We have already seen chatbots penetrating finances, medicine, and media as personal assistants. They help manage money, find out possible causes and treatments, select media digests. In learning, chatbots are already capable of tracking learning progress, assigning points, and consulting students — just like in the tool released by the Leeds University.
School and university students often struggle with keeping track of their curriculum tutors, grades and academic assignments. To keep everybody in the loop, Lancaster University developed Ask LU, an AI-based chatbot that responds to students’ questions about the studying process and campus infrastructure. The scope of the assistant spans beyond purely academic questions: students can also ask about washing machines near or on the campus, find support offices, or free computers.
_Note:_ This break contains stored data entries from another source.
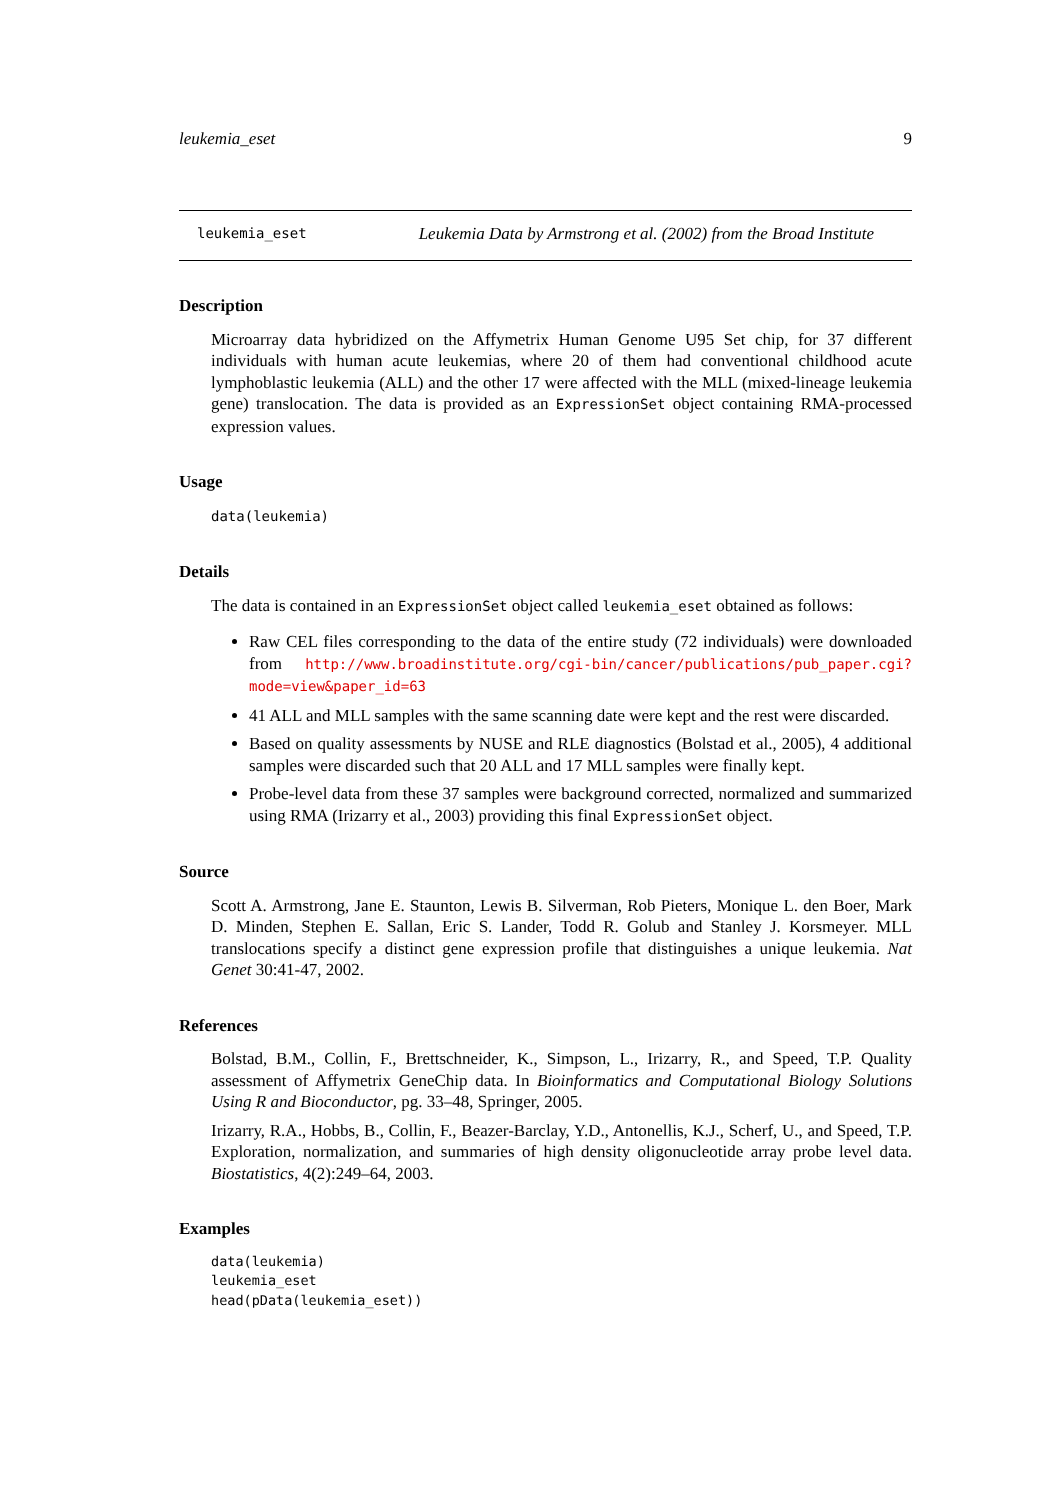leukemia_eset 9
leukemia_eset Leukemia Data by Armstrong et al. (2002) from the Broad Institute
Description
Microarray data hybridized on the Affymetrix Human Genome U95 Set chip, for 37 different individuals with human acute leukemias, where 20 of them had conventional childhood acute lymphoblastic leukemia (ALL) and the other 17 were affected with the MLL (mixed-lineage leukemia gene) translocation. The data is provided as an ExpressionSet object containing RMA-processed expression values.
Usage
data(leukemia)
Details
The data is contained in an ExpressionSet object called leukemia_eset obtained as follows:
Raw CEL files corresponding to the data of the entire study (72 individuals) were downloaded from http://www.broadinstitute.org/cgi-bin/cancer/publications/pub_paper.cgi? mode=view&paper_id=63
41 ALL and MLL samples with the same scanning date were kept and the rest were discarded.
Based on quality assessments by NUSE and RLE diagnostics (Bolstad et al., 2005), 4 additional samples were discarded such that 20 ALL and 17 MLL samples were finally kept.
Probe-level data from these 37 samples were background corrected, normalized and summarized using RMA (Irizarry et al., 2003) providing this final ExpressionSet object.
Source
Scott A. Armstrong, Jane E. Staunton, Lewis B. Silverman, Rob Pieters, Monique L. den Boer, Mark D. Minden, Stephen E. Sallan, Eric S. Lander, Todd R. Golub and Stanley J. Korsmeyer. MLL translocations specify a distinct gene expression profile that distinguishes a unique leukemia. Nat Genet 30:41-47, 2002.
References
Bolstad, B.M., Collin, F., Brettschneider, K., Simpson, L., Irizarry, R., and Speed, T.P. Quality assessment of Affymetrix GeneChip data. In Bioinformatics and Computational Biology Solutions Using R and Bioconductor, pg. 33–48, Springer, 2005.
Irizarry, R.A., Hobbs, B., Collin, F., Beazer-Barclay, Y.D., Antonellis, K.J., Scherf, U., and Speed, T.P. Exploration, normalization, and summaries of high density oligonucleotide array probe level data. Biostatistics, 4(2):249–64, 2003.
Examples
data(leukemia)
leukemia_eset
head(pData(leukemia_eset))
Chatbots allow companies and learning institutions to get a bigger-picture view of the learning process. This is especially valid for corporations that practice e-learning on a regular basis. Many of them are aware that the hardest part in motivating employees to study is organizing the process. It needs to be accessible, comfortable, and universal. Assistants provide real-time updates and available information in an orderly manner.
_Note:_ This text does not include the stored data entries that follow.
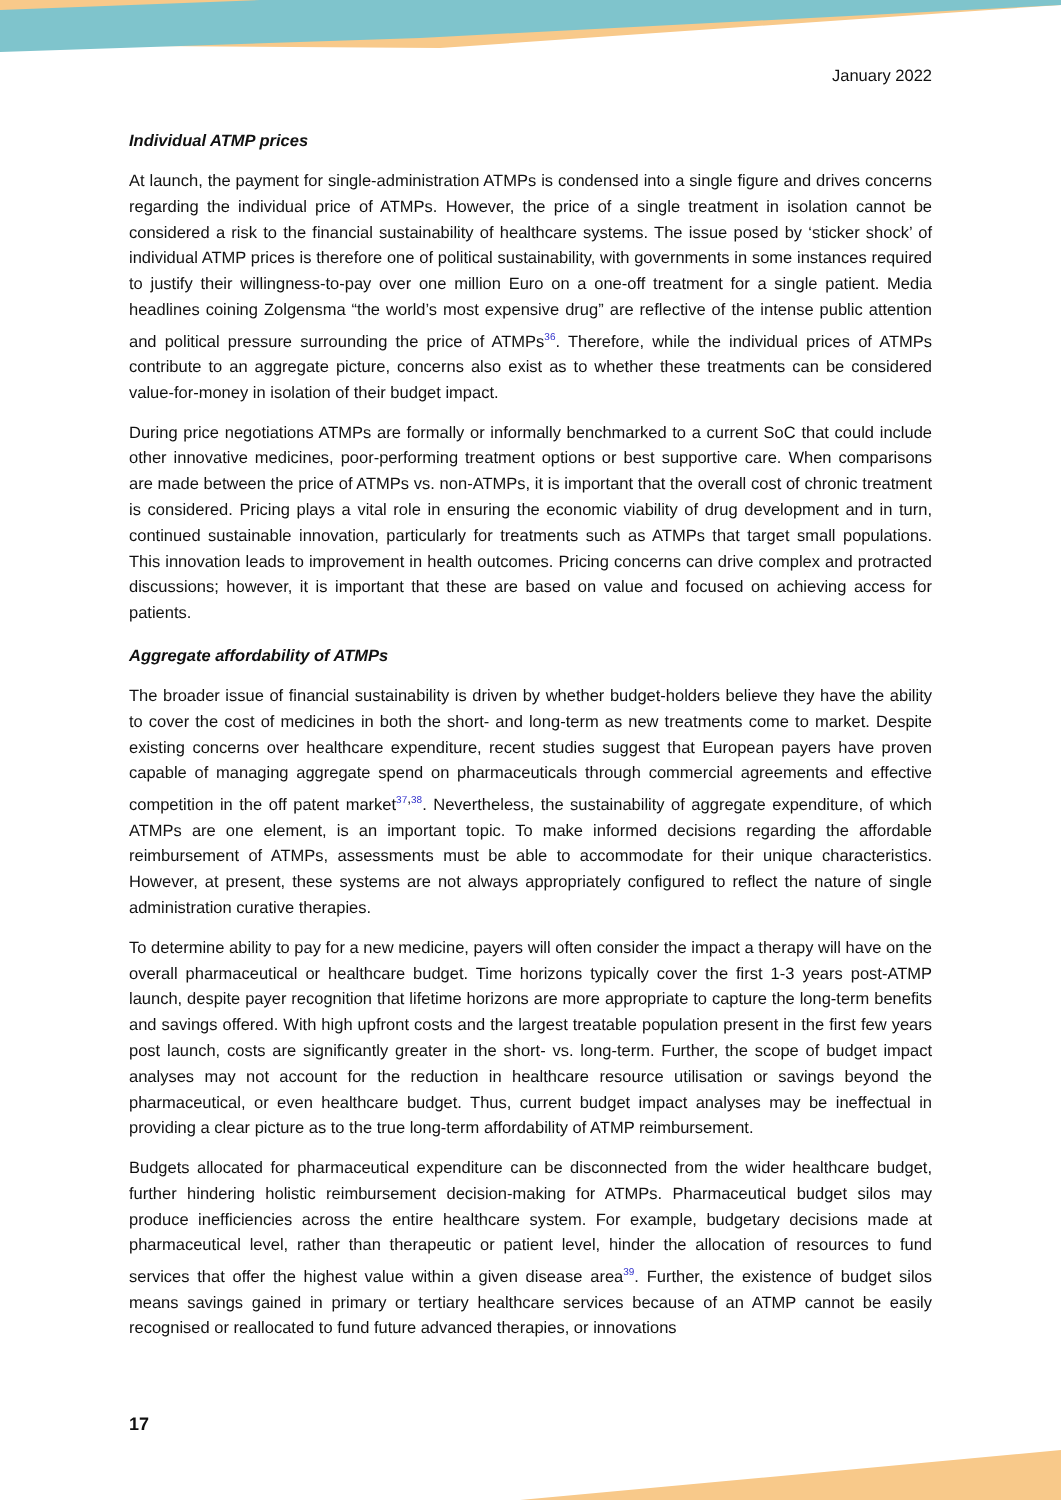January 2022
Individual ATMP prices
At launch, the payment for single-administration ATMPs is condensed into a single figure and drives concerns regarding the individual price of ATMPs. However, the price of a single treatment in isolation cannot be considered a risk to the financial sustainability of healthcare systems. The issue posed by ‘sticker shock’ of individual ATMP prices is therefore one of political sustainability, with governments in some instances required to justify their willingness-to-pay over one million Euro on a one-off treatment for a single patient. Media headlines coining Zolgensma “the world’s most expensive drug” are reflective of the intense public attention and political pressure surrounding the price of ATMPs<sup>36</sup>. Therefore, while the individual prices of ATMPs contribute to an aggregate picture, concerns also exist as to whether these treatments can be considered value-for-money in isolation of their budget impact.
During price negotiations ATMPs are formally or informally benchmarked to a current SoC that could include other innovative medicines, poor-performing treatment options or best supportive care. When comparisons are made between the price of ATMPs vs. non-ATMPs, it is important that the overall cost of chronic treatment is considered. Pricing plays a vital role in ensuring the economic viability of drug development and in turn, continued sustainable innovation, particularly for treatments such as ATMPs that target small populations. This innovation leads to improvement in health outcomes. Pricing concerns can drive complex and protracted discussions; however, it is important that these are based on value and focused on achieving access for patients.
Aggregate affordability of ATMPs
The broader issue of financial sustainability is driven by whether budget-holders believe they have the ability to cover the cost of medicines in both the short- and long-term as new treatments come to market. Despite existing concerns over healthcare expenditure, recent studies suggest that European payers have proven capable of managing aggregate spend on pharmaceuticals through commercial agreements and effective competition in the off patent market<sup>37,38</sup>. Nevertheless, the sustainability of aggregate expenditure, of which ATMPs are one element, is an important topic. To make informed decisions regarding the affordable reimbursement of ATMPs, assessments must be able to accommodate for their unique characteristics. However, at present, these systems are not always appropriately configured to reflect the nature of single administration curative therapies.
To determine ability to pay for a new medicine, payers will often consider the impact a therapy will have on the overall pharmaceutical or healthcare budget. Time horizons typically cover the first 1-3 years post-ATMP launch, despite payer recognition that lifetime horizons are more appropriate to capture the long-term benefits and savings offered. With high upfront costs and the largest treatable population present in the first few years post launch, costs are significantly greater in the short- vs. long-term. Further, the scope of budget impact analyses may not account for the reduction in healthcare resource utilisation or savings beyond the pharmaceutical, or even healthcare budget. Thus, current budget impact analyses may be ineffectual in providing a clear picture as to the true long-term affordability of ATMP reimbursement.
Budgets allocated for pharmaceutical expenditure can be disconnected from the wider healthcare budget, further hindering holistic reimbursement decision-making for ATMPs. Pharmaceutical budget silos may produce inefficiencies across the entire healthcare system. For example, budgetary decisions made at pharmaceutical level, rather than therapeutic or patient level, hinder the allocation of resources to fund services that offer the highest value within a given disease area<sup>39</sup>. Further, the existence of budget silos means savings gained in primary or tertiary healthcare services because of an ATMP cannot be easily recognised or reallocated to fund future advanced therapies, or innovations
17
In our typical understanding, the role of chatbots is limited to answering users’ requests. We aren’t accustomed to seeing the bots take the initiative — but it’s possible in education platforms. Chatbots can perform the functions of not only assistants and information sources, but be the one to help check knowledge and grade. Based on users’ responses, they can come up with smart questionnaires that provide the most efficient way to review knowledge.
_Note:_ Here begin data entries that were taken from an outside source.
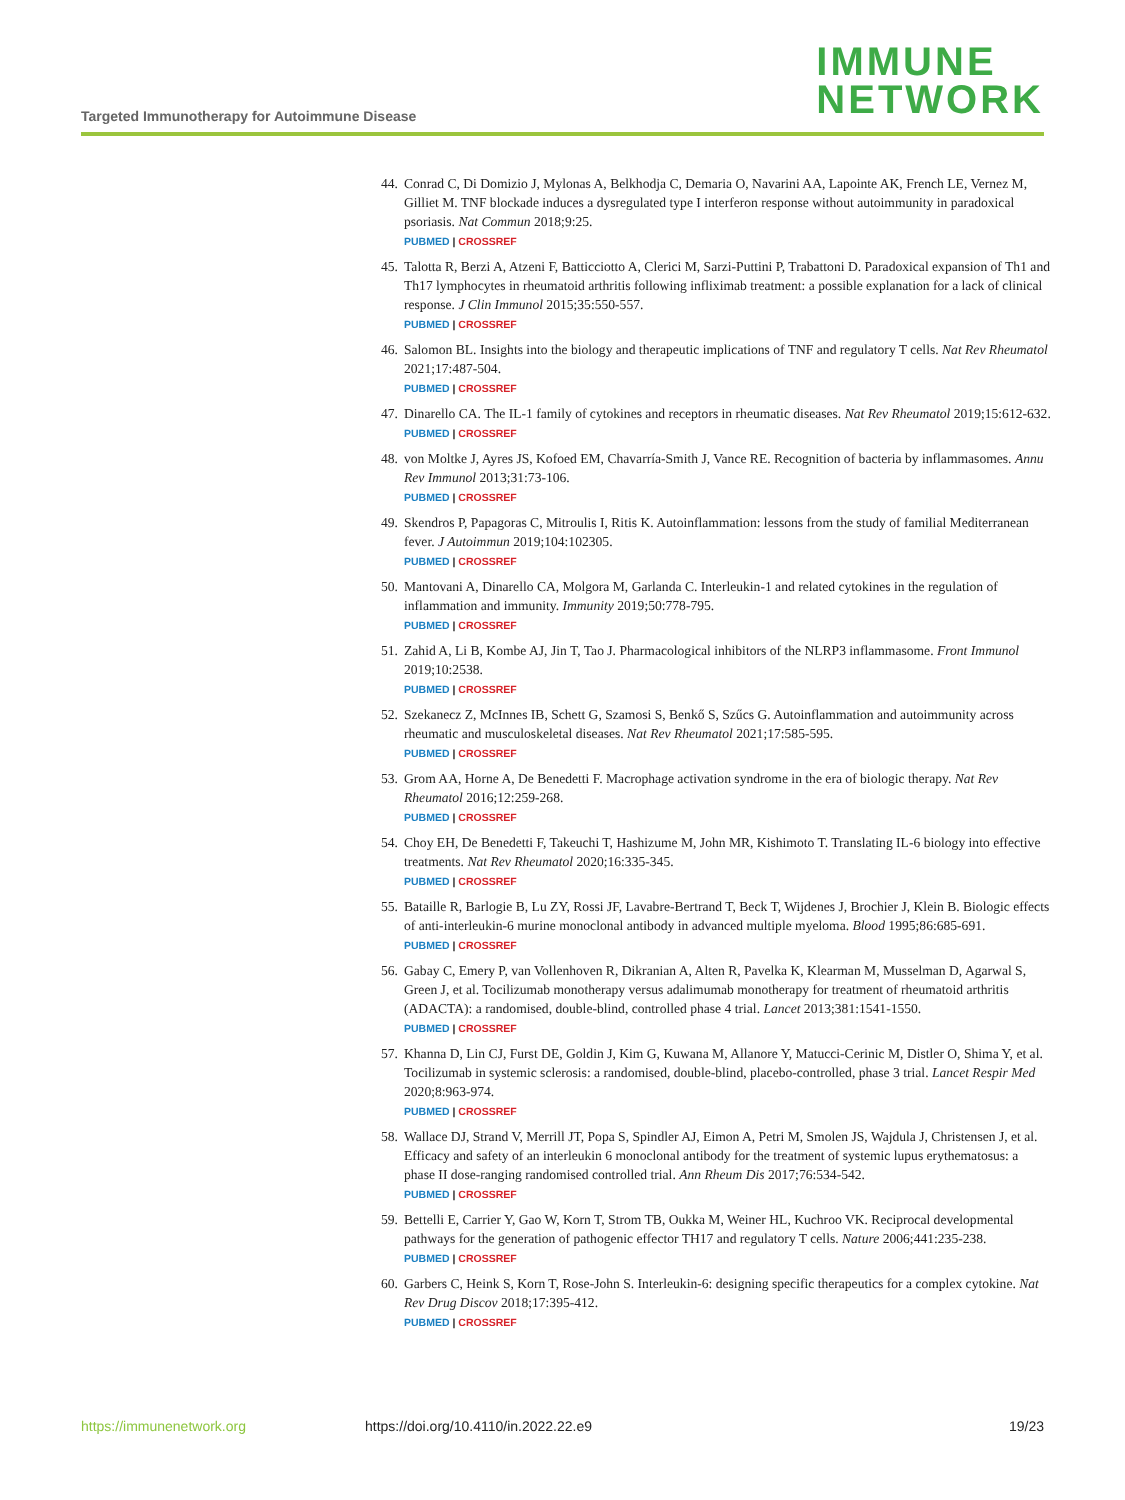IMMUNE
NETWORK
Targeted Immunotherapy for Autoimmune Disease
44. Conrad C, Di Domizio J, Mylonas A, Belkhodja C, Demaria O, Navarini AA, Lapointe AK, French LE, Vernez M, Gilliet M. TNF blockade induces a dysregulated type I interferon response without autoimmunity in paradoxical psoriasis. Nat Commun 2018;9:25.
PUBMED | CROSSREF
45. Talotta R, Berzi A, Atzeni F, Batticciotto A, Clerici M, Sarzi-Puttini P, Trabattoni D. Paradoxical expansion of Th1 and Th17 lymphocytes in rheumatoid arthritis following infliximab treatment: a possible explanation for a lack of clinical response. J Clin Immunol 2015;35:550-557.
PUBMED | CROSSREF
46. Salomon BL. Insights into the biology and therapeutic implications of TNF and regulatory T cells. Nat Rev Rheumatol 2021;17:487-504.
PUBMED | CROSSREF
47. Dinarello CA. The IL-1 family of cytokines and receptors in rheumatic diseases. Nat Rev Rheumatol 2019;15:612-632.
PUBMED | CROSSREF
48. von Moltke J, Ayres JS, Kofoed EM, Chavarría-Smith J, Vance RE. Recognition of bacteria by inflammasomes. Annu Rev Immunol 2013;31:73-106.
PUBMED | CROSSREF
49. Skendros P, Papagoras C, Mitroulis I, Ritis K. Autoinflammation: lessons from the study of familial Mediterranean fever. J Autoimmun 2019;104:102305.
PUBMED | CROSSREF
50. Mantovani A, Dinarello CA, Molgora M, Garlanda C. Interleukin-1 and related cytokines in the regulation of inflammation and immunity. Immunity 2019;50:778-795.
PUBMED | CROSSREF
51. Zahid A, Li B, Kombe AJ, Jin T, Tao J. Pharmacological inhibitors of the NLRP3 inflammasome. Front Immunol 2019;10:2538.
PUBMED | CROSSREF
52. Szekanecz Z, McInnes IB, Schett G, Szamosi S, Benkő S, Szűcs G. Autoinflammation and autoimmunity across rheumatic and musculoskeletal diseases. Nat Rev Rheumatol 2021;17:585-595.
PUBMED | CROSSREF
53. Grom AA, Horne A, De Benedetti F. Macrophage activation syndrome in the era of biologic therapy. Nat Rev Rheumatol 2016;12:259-268.
PUBMED | CROSSREF
54. Choy EH, De Benedetti F, Takeuchi T, Hashizume M, John MR, Kishimoto T. Translating IL-6 biology into effective treatments. Nat Rev Rheumatol 2020;16:335-345.
PUBMED | CROSSREF
55. Bataille R, Barlogie B, Lu ZY, Rossi JF, Lavabre-Bertrand T, Beck T, Wijdenes J, Brochier J, Klein B. Biologic effects of anti-interleukin-6 murine monoclonal antibody in advanced multiple myeloma. Blood 1995;86:685-691.
PUBMED | CROSSREF
56. Gabay C, Emery P, van Vollenhoven R, Dikranian A, Alten R, Pavelka K, Klearman M, Musselman D, Agarwal S, Green J, et al. Tocilizumab monotherapy versus adalimumab monotherapy for treatment of rheumatoid arthritis (ADACTA): a randomised, double-blind, controlled phase 4 trial. Lancet 2013;381:1541-1550.
PUBMED | CROSSREF
57. Khanna D, Lin CJ, Furst DE, Goldin J, Kim G, Kuwana M, Allanore Y, Matucci-Cerinic M, Distler O, Shima Y, et al. Tocilizumab in systemic sclerosis: a randomised, double-blind, placebo-controlled, phase 3 trial. Lancet Respir Med 2020;8:963-974.
PUBMED | CROSSREF
58. Wallace DJ, Strand V, Merrill JT, Popa S, Spindler AJ, Eimon A, Petri M, Smolen JS, Wajdula J, Christensen J, et al. Efficacy and safety of an interleukin 6 monoclonal antibody for the treatment of systemic lupus erythematosus: a phase II dose-ranging randomised controlled trial. Ann Rheum Dis 2017;76:534-542.
PUBMED | CROSSREF
59. Bettelli E, Carrier Y, Gao W, Korn T, Strom TB, Oukka M, Weiner HL, Kuchroo VK. Reciprocal developmental pathways for the generation of pathogenic effector TH17 and regulatory T cells. Nature 2006;441:235-238.
PUBMED | CROSSREF
60. Garbers C, Heink S, Korn T, Rose-John S. Interleukin-6: designing specific therapeutics for a complex cytokine. Nat Rev Drug Discov 2018;17:395-412.
PUBMED | CROSSREF
https://immunenetwork.org https://doi.org/10.4110/in.2022.22.e9 19/23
Chatbots can be implemented to do online tests, written exams, hold discussions, and assist with spaced repetition. It’s possible that AI and natural language processing technology will allow chatbots to be an objective dragging method. Obviously, students’ performance can be tracked by human teachers, but as chatbots will progress it’s likely that supervision will become less necessary.
Chatbots are likely an essential innovation in e-learning. For one thing, they have a lot of universal applications, like the ones examined above. On top of that, they have a lot of unique advantages that classical learning simply doesn’t offer.
- Accessibility: a chatbot doesn’t have weekends or working hours. Students can turn to assistants anytime and anywhere.
- Objectivity: unlike human teachers, chatbots can be biased towards a particular student. Potentially, it creates space for a lot more objective way of knowledge assessment.
- An innovative self-study tool. Self-education is a huge trend for several years now. People grow out of established courses and institutions and instead prefer to take initiative over their educations. Chatbots can help them, systemize their self-educational activities.
- Motivational factor. Chatbots don’t have to be limited to aggregating information. They can also encourage learners to perform better, provide useful tips and insights, and remind not to slack off via push-notifications.
- Available as mobile apps, web tools, and on social media. There are many mediums through which learning chatbots can be accessed. We already saw an example of an app, created by Lancaster University, and a messenger bot, built in Leeds. The next innovation might likely be a VR chatbot.
Chatbots in e-learning are used to increase the interactivity of learning, help learners organize their studying process and provide them with real-time insights. In the future, chatbots’ role can be expanded to tutoring, quizzing, knowledge assessment, and even creation of new studying methods.
If you are considering building an e-learning solution or have an educational product, implementing a chatbot is definitely worth consideration. It’s a long-term investment that saves time and expenses, increases learners’ motivations, and improves the educational experience.